*** Begin section ***

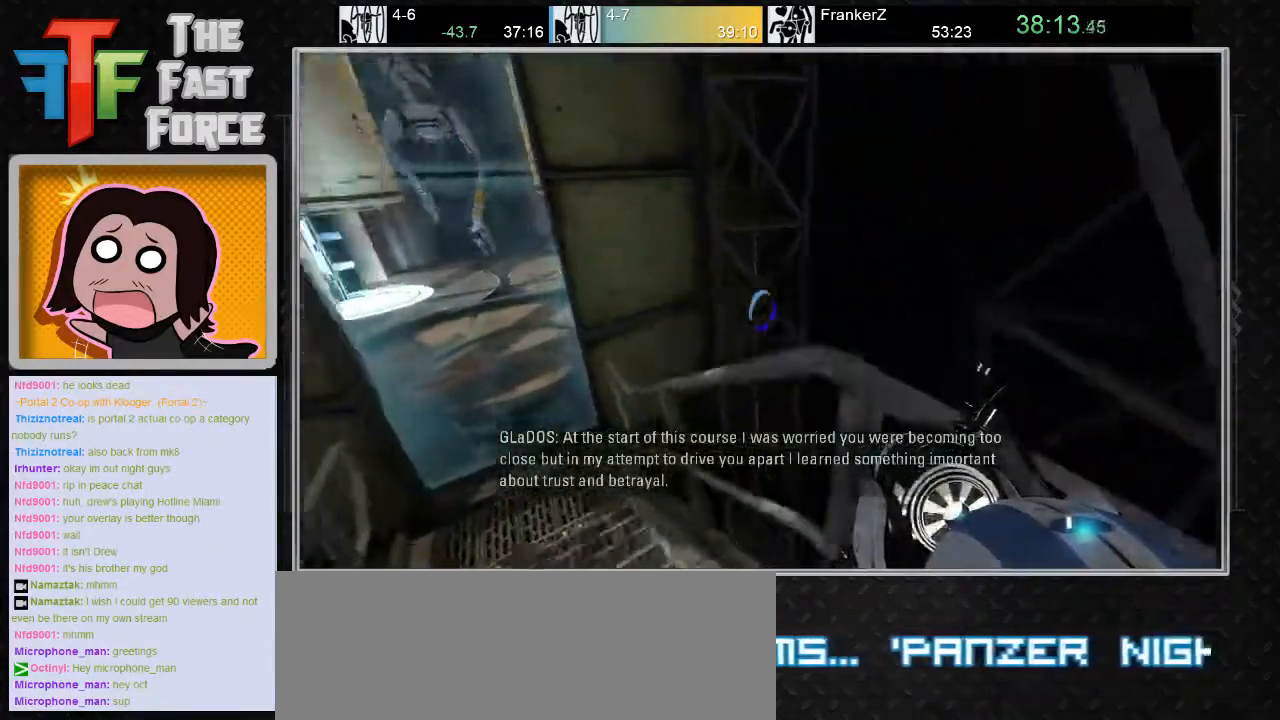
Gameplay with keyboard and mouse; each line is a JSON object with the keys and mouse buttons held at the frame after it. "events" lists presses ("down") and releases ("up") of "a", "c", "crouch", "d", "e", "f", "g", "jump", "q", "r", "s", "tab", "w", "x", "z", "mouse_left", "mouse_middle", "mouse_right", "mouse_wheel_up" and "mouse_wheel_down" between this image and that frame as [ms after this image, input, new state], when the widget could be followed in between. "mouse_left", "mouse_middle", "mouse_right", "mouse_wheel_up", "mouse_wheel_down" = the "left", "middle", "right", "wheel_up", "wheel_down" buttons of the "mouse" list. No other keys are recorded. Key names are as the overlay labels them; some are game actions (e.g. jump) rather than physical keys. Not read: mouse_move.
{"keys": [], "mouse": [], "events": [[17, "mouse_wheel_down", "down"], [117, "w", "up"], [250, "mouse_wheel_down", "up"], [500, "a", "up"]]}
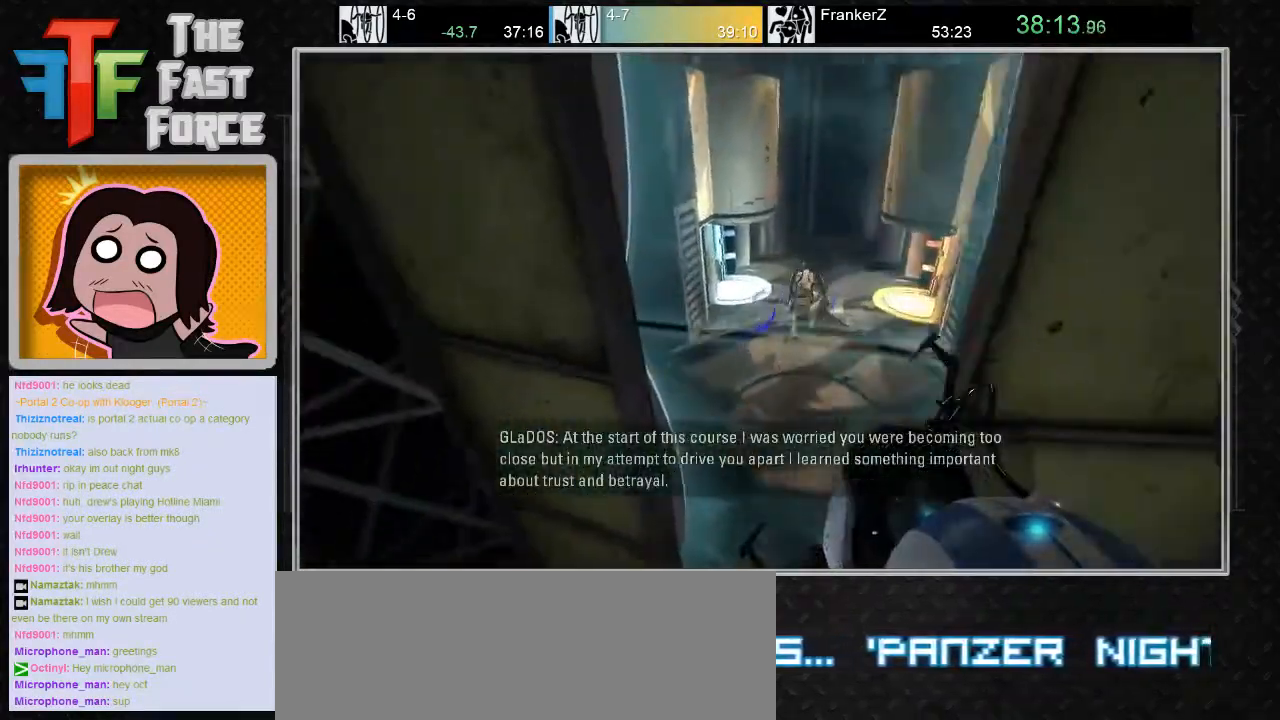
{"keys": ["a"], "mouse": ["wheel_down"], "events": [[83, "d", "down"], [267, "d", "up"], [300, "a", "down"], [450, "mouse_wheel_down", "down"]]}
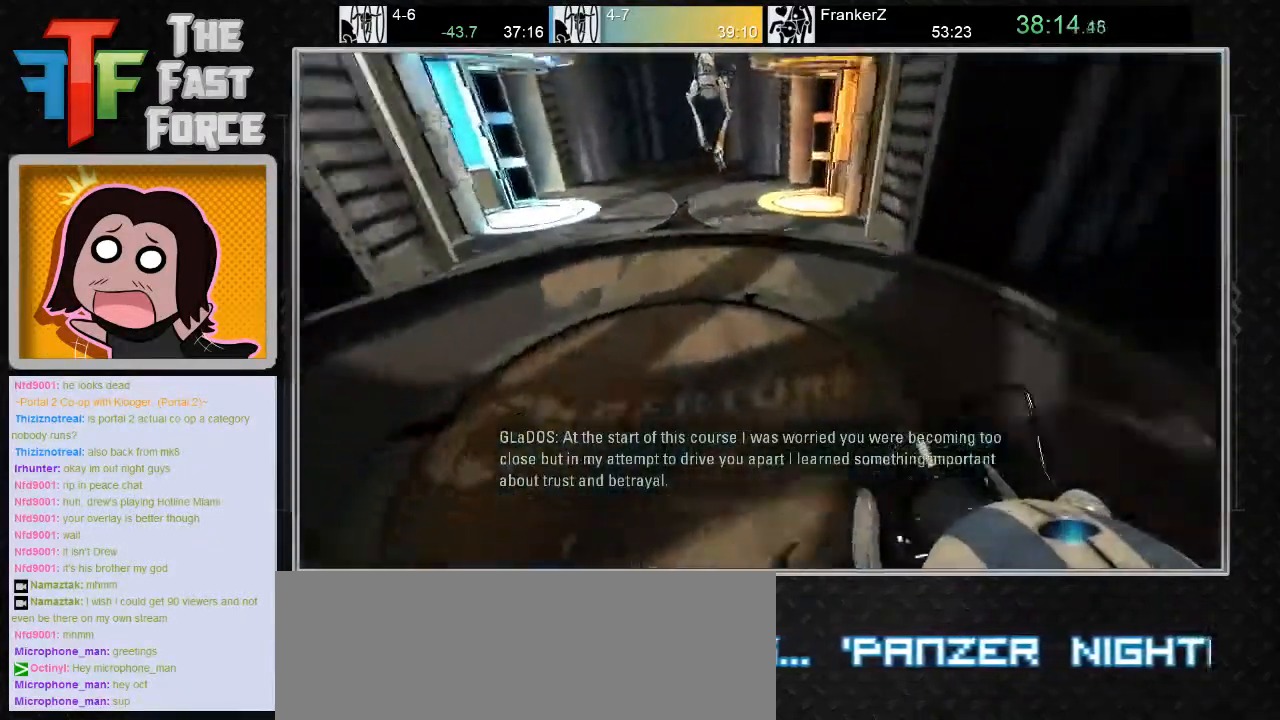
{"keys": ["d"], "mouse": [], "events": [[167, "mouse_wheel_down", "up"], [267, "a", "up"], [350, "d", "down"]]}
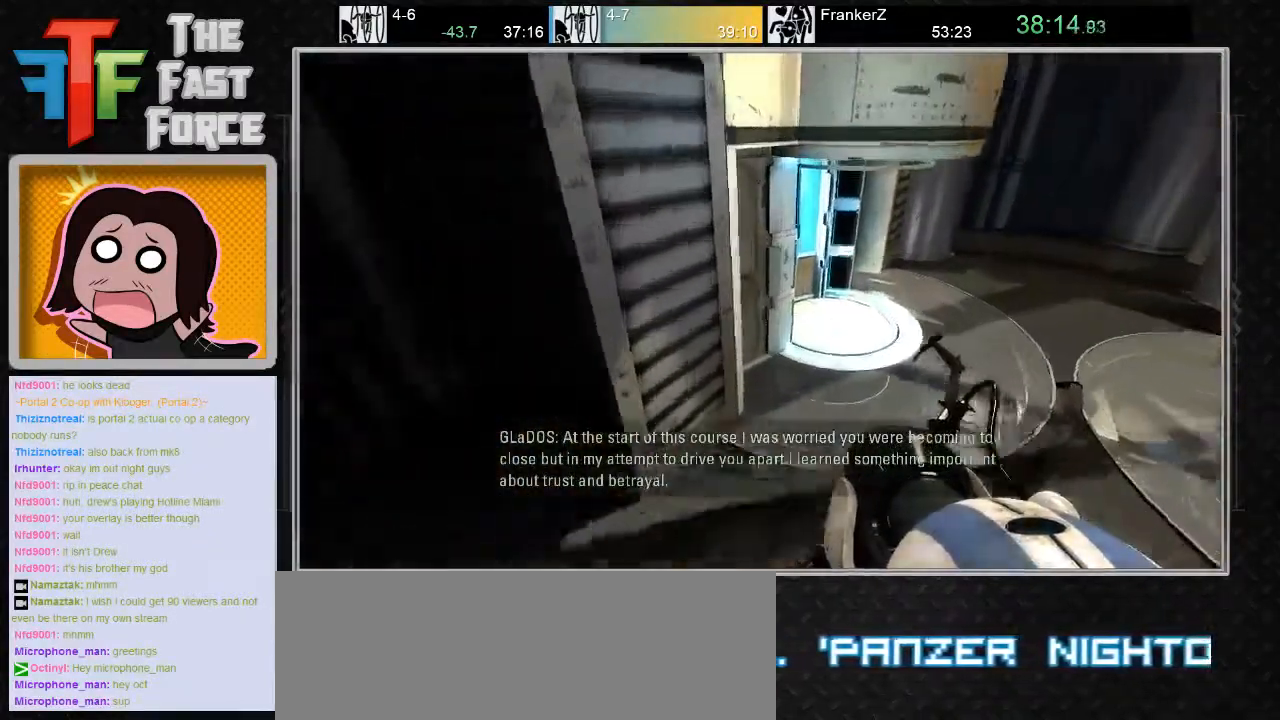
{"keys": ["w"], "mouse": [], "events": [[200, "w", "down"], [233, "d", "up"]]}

*** End section ***
*** Begin section ***

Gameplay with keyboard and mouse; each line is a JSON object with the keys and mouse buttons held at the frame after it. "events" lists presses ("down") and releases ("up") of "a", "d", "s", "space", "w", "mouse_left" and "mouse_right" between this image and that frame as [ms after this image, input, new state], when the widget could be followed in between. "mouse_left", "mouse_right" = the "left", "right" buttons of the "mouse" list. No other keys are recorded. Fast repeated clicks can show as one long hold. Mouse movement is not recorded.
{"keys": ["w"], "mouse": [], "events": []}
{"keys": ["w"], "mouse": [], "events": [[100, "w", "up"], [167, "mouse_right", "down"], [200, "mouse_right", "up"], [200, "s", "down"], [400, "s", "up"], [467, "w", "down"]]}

*** End section ***

GOAL OF THE EXERCISE: Each line in the listing above either holds the string "that" or does not; state how many do, giving the number only.

ANSWER SPACE: 2